The head of the General Services Administration said Tuesday she believes the potential $310 million in total requested for Tech Modernization Fund should be enough to spark successful modernization projects across the government.
The recent omnibus bill approved $100 million in appropriations for the fund created by the Modernizing Government Technology Act late last year, and GSA requested another $210 million for the fund in fiscal 2019 — the last year in which the agency is authorized to request money for the TMF. Emily Murphy, GSA’s administrator, told lawmakers on the House Appropriations Subcommittee on Financial Services and General Government she thinks that sum will be enough as “a proof of concept.”
“It’s a revolving fund. It allows us to go and make targeted investments, get the return on those dollars, reinvest them into the next set of projects and have this as a continual improvement process,” she said. “It also should highlight areas where we can get demonstrable savings and then agencies can themselves come back and ask for additional appropriations as necessary.”
That’s short of the total initially requested for the fund. The MGT Act authorized up to $250 million per year for the fund in fiscal 2018 and 2019; President Trump had requested $228 million in his fiscal 2018 budget.
Murphy told the appropriators that GSA, as a member of the TMF Board and “custodian of those funds,” is “grateful” for the $100 million recently deposited in the centralized fund. Currently, the board is working to generate the most impact possible with that fund, meeting weekly to review plans and focusing on proposals that can be leveraged across government. “It’s not just a one-time fix, it’s something we get long-term return out of,” Murphy said, adding that successful proposals with focus on an “identifiable issue,” not something new.

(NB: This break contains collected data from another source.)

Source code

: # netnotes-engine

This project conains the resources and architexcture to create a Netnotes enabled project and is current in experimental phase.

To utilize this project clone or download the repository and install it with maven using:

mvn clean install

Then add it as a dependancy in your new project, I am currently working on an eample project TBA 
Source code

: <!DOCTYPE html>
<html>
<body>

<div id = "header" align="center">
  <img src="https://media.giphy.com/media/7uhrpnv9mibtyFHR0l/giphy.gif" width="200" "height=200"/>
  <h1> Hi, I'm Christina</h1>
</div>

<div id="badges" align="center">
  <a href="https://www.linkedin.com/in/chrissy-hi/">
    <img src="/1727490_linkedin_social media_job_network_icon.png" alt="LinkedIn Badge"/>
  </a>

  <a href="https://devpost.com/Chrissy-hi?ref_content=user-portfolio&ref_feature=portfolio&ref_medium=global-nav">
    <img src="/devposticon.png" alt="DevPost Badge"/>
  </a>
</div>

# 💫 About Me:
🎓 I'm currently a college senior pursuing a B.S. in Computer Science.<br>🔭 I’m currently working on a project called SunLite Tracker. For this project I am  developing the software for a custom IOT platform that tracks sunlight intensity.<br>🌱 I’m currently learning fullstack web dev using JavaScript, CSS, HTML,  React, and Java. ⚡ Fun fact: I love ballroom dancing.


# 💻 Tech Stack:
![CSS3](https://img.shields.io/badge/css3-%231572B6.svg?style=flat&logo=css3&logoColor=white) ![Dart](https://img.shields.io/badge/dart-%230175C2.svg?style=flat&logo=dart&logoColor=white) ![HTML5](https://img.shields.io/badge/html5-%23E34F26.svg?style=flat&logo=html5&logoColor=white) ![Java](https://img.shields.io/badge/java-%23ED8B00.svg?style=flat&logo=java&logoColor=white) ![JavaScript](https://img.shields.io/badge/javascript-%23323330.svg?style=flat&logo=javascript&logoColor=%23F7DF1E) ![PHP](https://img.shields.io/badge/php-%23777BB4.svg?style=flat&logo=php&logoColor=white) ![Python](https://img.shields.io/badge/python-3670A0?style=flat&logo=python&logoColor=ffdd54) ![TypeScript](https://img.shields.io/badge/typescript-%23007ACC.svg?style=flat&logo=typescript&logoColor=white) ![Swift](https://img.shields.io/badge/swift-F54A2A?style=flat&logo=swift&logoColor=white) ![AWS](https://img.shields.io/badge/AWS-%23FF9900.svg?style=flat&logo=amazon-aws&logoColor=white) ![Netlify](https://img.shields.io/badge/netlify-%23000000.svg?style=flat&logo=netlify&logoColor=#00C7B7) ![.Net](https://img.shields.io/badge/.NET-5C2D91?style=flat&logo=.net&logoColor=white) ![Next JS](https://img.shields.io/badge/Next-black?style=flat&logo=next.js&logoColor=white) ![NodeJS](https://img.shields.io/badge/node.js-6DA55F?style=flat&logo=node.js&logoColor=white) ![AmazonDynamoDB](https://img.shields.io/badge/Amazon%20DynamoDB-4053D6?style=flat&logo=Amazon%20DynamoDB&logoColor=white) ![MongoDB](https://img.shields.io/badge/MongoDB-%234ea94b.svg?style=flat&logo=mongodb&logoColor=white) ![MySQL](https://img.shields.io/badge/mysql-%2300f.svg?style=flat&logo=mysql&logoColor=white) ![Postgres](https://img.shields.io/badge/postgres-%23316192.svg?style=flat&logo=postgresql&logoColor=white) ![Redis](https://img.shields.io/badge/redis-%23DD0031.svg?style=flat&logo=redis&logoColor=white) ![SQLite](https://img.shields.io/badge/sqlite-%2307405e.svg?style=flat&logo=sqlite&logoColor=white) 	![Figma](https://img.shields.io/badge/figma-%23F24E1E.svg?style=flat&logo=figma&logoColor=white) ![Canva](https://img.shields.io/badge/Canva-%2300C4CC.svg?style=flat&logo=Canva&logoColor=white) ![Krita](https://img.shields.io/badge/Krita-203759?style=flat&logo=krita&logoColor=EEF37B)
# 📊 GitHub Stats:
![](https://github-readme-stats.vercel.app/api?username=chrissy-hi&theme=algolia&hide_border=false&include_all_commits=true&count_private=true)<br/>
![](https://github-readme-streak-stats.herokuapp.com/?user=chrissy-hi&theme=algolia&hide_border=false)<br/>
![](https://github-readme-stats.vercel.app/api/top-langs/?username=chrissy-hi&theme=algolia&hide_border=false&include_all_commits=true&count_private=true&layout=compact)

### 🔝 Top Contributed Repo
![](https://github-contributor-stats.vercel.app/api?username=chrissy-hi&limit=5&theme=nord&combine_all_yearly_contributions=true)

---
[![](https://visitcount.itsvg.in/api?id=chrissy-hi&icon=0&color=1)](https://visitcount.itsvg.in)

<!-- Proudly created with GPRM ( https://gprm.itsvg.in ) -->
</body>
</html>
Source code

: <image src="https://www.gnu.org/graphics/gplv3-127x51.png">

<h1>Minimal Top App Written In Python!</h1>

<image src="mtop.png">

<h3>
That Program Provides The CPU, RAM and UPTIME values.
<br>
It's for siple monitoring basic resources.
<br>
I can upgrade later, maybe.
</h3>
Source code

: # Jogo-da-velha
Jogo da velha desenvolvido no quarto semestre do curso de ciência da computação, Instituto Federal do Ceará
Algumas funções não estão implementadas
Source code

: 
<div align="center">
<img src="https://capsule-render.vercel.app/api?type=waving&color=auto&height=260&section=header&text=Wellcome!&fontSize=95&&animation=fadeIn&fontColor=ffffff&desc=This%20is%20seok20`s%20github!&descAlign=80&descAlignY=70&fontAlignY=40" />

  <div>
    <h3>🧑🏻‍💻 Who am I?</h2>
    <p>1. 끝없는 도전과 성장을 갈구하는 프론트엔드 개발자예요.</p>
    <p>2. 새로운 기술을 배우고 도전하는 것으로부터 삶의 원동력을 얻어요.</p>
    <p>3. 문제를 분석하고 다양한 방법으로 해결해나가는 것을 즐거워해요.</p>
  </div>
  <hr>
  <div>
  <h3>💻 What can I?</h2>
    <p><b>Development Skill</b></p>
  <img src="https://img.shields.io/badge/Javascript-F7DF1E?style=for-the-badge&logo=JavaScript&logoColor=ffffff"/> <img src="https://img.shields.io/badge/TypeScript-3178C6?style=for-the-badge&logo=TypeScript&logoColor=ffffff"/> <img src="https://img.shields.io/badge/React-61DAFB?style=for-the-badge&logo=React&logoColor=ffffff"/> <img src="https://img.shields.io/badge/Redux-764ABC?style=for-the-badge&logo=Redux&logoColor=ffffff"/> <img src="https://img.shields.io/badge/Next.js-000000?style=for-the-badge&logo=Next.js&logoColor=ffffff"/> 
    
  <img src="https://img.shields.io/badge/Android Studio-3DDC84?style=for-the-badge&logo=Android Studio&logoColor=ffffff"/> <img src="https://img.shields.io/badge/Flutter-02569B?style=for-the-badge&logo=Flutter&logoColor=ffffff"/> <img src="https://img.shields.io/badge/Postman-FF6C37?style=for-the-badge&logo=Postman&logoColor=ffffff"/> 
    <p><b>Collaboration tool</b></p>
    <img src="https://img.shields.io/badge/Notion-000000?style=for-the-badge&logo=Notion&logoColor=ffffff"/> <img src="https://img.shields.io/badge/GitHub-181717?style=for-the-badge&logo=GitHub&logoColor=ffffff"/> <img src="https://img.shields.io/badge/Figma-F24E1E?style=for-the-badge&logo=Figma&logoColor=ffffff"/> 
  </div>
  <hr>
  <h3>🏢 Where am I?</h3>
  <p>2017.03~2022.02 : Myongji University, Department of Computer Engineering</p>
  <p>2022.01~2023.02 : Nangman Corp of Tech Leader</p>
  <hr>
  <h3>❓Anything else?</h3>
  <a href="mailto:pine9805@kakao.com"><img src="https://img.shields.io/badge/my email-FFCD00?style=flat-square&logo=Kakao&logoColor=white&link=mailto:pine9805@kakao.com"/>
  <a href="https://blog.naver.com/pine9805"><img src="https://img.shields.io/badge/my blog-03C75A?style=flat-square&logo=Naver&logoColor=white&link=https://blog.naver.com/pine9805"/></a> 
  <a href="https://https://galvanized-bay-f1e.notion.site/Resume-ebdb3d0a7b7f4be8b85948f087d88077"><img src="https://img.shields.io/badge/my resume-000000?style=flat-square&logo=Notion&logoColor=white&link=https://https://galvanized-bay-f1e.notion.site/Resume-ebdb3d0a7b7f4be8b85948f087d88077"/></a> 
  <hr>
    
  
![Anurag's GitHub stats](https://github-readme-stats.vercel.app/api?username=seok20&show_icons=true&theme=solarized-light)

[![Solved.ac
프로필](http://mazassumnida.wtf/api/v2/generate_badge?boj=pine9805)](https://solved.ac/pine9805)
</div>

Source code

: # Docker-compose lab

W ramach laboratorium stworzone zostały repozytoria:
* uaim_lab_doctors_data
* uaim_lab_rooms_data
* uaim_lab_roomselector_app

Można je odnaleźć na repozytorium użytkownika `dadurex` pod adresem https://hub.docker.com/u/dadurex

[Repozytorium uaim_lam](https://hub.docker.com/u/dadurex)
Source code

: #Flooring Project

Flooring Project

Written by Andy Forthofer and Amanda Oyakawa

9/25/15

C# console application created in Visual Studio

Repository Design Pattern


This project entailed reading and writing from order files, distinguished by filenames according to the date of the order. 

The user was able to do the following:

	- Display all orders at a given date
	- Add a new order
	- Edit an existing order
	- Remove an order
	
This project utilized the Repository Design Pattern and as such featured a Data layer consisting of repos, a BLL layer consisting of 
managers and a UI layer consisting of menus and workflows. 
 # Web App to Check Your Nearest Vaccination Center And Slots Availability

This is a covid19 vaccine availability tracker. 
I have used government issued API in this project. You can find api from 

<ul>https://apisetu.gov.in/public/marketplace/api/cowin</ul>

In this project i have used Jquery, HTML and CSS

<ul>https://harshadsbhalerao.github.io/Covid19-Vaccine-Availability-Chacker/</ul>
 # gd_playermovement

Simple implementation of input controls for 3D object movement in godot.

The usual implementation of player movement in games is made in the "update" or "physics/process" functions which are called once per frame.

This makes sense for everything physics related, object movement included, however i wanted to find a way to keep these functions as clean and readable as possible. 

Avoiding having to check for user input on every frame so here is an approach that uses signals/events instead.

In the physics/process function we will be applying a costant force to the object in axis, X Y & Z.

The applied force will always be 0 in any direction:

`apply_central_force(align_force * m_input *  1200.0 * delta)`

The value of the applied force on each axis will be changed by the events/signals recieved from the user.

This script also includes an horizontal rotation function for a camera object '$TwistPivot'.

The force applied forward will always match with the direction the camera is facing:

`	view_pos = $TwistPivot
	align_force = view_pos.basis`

The board has established criteria for evaluating proposals, she said, and currently it is reviewing the second round of business cases to “make sure that the investments that are made with the $100 million deliver returns to taxpayers.”
For that reason, Murphy said citizen services are a great use case for the fund. “One of the great uses of the Technology Modernization Fund would be to invest in citizen services, especially in a way we can leverage across other agencies.” It also has the backing of the administration, which recently made citizen services one of its major priorities in the President’s Management Agenda.
In addition to proposals that address common issues that can be scaled, she said, they want investments that “repay the fund quickly.”
Murphy also announced during the hearing that the TMF Board has appointed an executive director. A GSA spokesperson confirmed to FedScoop that Elizabeth Cain started in the role Monday. Prior to this, Cain was a financial management analyst for the Office of the Chief Financial Officer at GSA.
Murphy said during the hearing that the executive director “is going to help coordinate the technical reviews of those proposals, as well as the fiscal and business reviews of the proposals to make sure the dollars spent come back with a return on investment, that they’re able to repay the fund and continue that cycle of reinvesting.”